August 2, Thursday
10:00 – 11:00
a) Medical text uses many technical terms to refer to anatomy, biology or diseases. Most Medical-NLP tools rely on the UMLS, a medical vocabulary with over 300K unique terms and more than 1M synonyms. We present a method for automatically creating a Hebrew-UMLS lexicon. We show that acquiring this resource reduces the error for the NLP tasks of segmentation and Part of Speech (POS) tagging. We examine the impact of this improvement on a classification task: identifying patients with Epilepsy from the notes of the Children Neurology Unit in Soroka, resulting in F1 improvement from 92% to 96%.

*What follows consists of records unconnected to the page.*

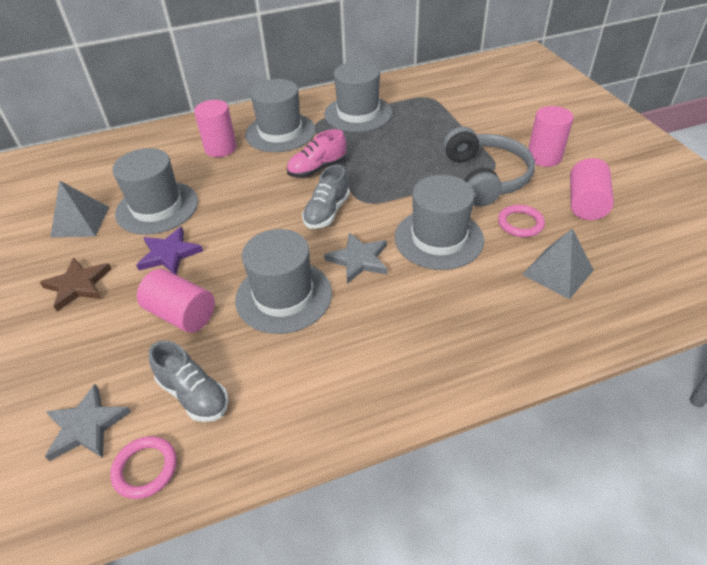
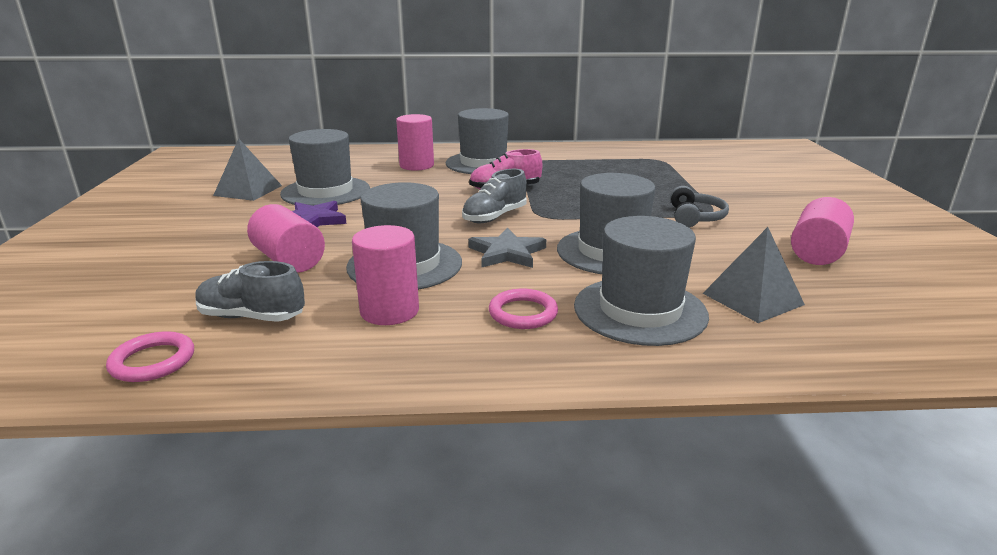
camera: 15 degrees right, 20 degrees down
(78, 285) = (209, 227): brown star -> none
(86, 426) = (126, 318): grey star -> none
(194, 394) = (252, 317): grey shoe -> grey shoe turned 135 degrees clockwise
(358, 114) = (573, 161): grey hat -> grey hat (640, 310)
(485, 177) = (695, 217): grey headphones -> grey headphones, size x0.56
(520, 223) = (721, 255): pink ring -> pink ring (523, 313)
(544, 157) = (777, 213): pink cylinder -> pink cylinder (389, 311)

b) EHR text is characterized by high-level of copy-paste redundancy in medical notes of the same patients. We quantatively show that this type of redundant word distribution is highly prevalent in both Hebrew and English notes and empirically demonstrate that this characteristics of medical notes collections has a deleterious effect on classical NLP algorithms. We present a novel algorithm for Topic Modeling with Latent Dirichlet Allocations (LDA) which is immune to the redundancy noise. This algorithm also performs better than the baseline for redundant news reports clusters.

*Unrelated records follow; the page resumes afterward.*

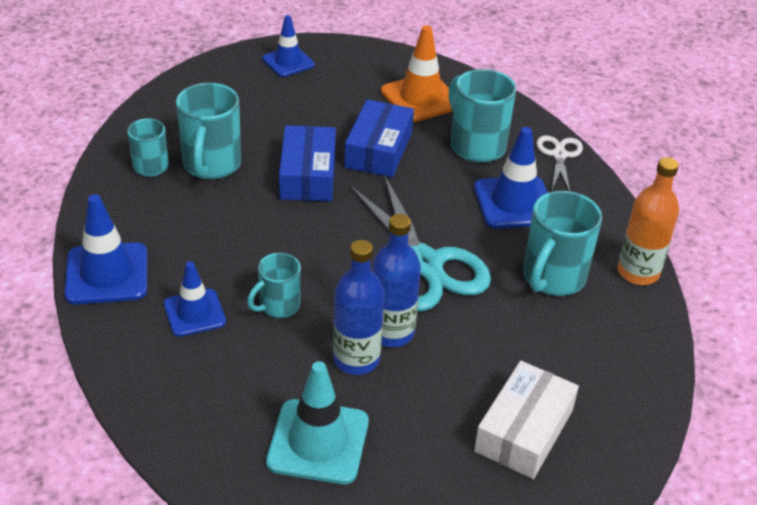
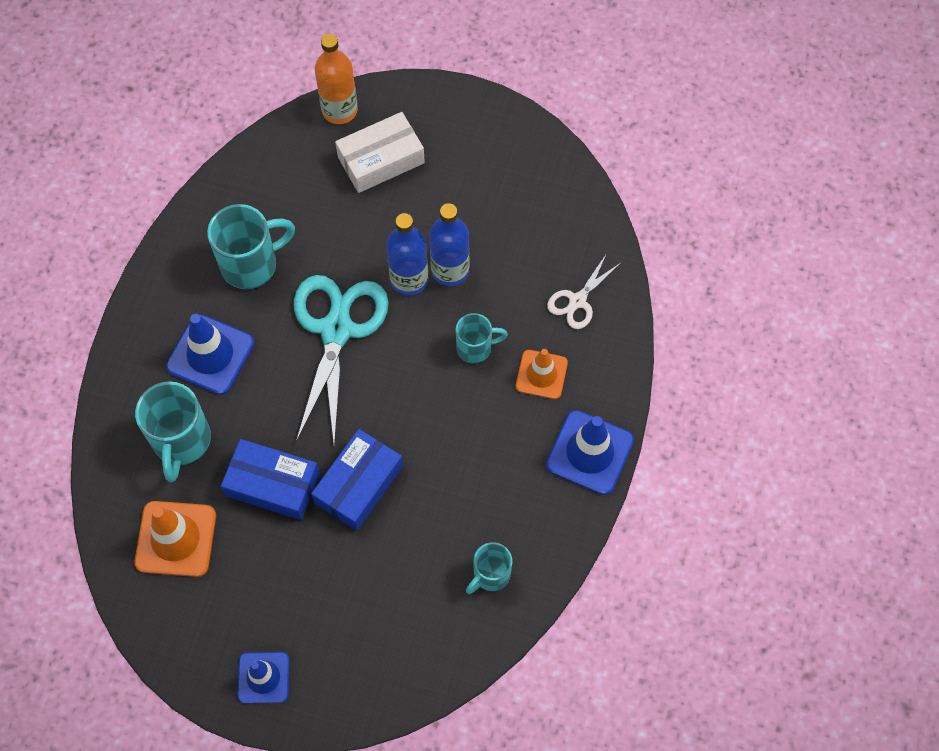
camera: 145 degrees left, 25 degrees up
(194, 313) = (541, 374): blue traffic cone -> orange traffic cone
(211, 165) = (436, 545): turquoise mug -> none
(318, 442) = (518, 221): turquoise traffic cone -> none
(378, 150) = (273, 484): blue box -> blue box turned 60 degrees clockwise
(559, 155) = (120, 389): white scissors -> white scissors (577, 301)
(638, 272) = (182, 235): orange bottle -> orange bottle (339, 110)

c) Syntactic dependency parsing is a useful technique for Information Extraction, widely used in the biomedical domain. However, syntactic parsers suffer a major decline in accuracy when used in a domain different from the training data. We present a method for using Selectional Preferences, the affinity of different word pair or triplets, modeled with LDA to improve dependency parsing using un-annotated data in the target domain with significant improvement.
Taken together, the techniques provide infrastructure which allows practical processing of medical text in Hebrew. We make available a first set of language resources for Hebrew medical text processing (treebank, lexicon, part of speech tagger, syntactic parser, topic modeling toolkit). This infrastructure has been applied for practical text mining of hospital patient reports.